MATERIAL TO PROCESS Start Marker

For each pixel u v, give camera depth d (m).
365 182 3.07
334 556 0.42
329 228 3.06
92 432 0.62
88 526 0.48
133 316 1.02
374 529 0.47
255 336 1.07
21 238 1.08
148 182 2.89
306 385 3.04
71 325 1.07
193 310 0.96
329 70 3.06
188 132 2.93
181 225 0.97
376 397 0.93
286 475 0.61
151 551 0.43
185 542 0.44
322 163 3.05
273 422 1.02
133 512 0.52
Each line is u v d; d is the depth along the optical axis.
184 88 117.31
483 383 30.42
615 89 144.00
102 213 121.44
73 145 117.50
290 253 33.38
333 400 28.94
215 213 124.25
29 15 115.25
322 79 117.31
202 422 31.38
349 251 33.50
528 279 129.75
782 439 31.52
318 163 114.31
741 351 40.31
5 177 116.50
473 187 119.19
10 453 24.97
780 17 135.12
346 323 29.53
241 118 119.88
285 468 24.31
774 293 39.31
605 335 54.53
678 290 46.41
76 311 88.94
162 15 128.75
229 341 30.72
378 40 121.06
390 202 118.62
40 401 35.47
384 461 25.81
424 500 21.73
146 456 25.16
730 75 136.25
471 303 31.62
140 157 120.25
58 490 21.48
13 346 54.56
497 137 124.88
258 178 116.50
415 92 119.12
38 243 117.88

MATERIAL TO PROCESS End Marker

Could you reproduce every record exactly as it appears?

• RESPONSE FOR THIS EXERCISE
For each pixel u v, give camera depth d (m).
365 182 3.07
334 556 0.42
329 228 3.06
92 432 0.62
88 526 0.48
133 316 1.02
374 529 0.47
255 336 1.07
21 238 1.08
148 182 2.89
306 385 3.04
71 325 1.07
193 310 0.96
329 70 3.06
188 132 2.93
181 225 0.97
376 397 0.93
286 475 0.61
151 551 0.43
185 542 0.44
322 163 3.05
273 422 1.02
133 512 0.52
Each line is u v d; d is the depth along the optical axis.
184 88 117.31
483 383 30.42
615 89 144.00
102 213 121.44
73 145 117.50
290 253 33.38
333 400 28.94
215 213 124.25
29 15 115.25
322 79 117.31
202 422 31.38
349 251 33.50
528 279 129.75
782 439 31.52
318 163 114.31
741 351 40.31
5 177 116.50
473 187 119.19
10 453 24.97
780 17 135.12
346 323 29.53
241 118 119.88
285 468 24.31
774 293 39.31
605 335 54.53
678 290 46.41
76 311 88.94
162 15 128.75
229 341 30.72
378 40 121.06
390 202 118.62
40 401 35.47
384 461 25.81
424 500 21.73
146 456 25.16
730 75 136.25
471 303 31.62
140 157 120.25
58 490 21.48
13 346 54.56
497 137 124.88
258 178 116.50
415 92 119.12
38 243 117.88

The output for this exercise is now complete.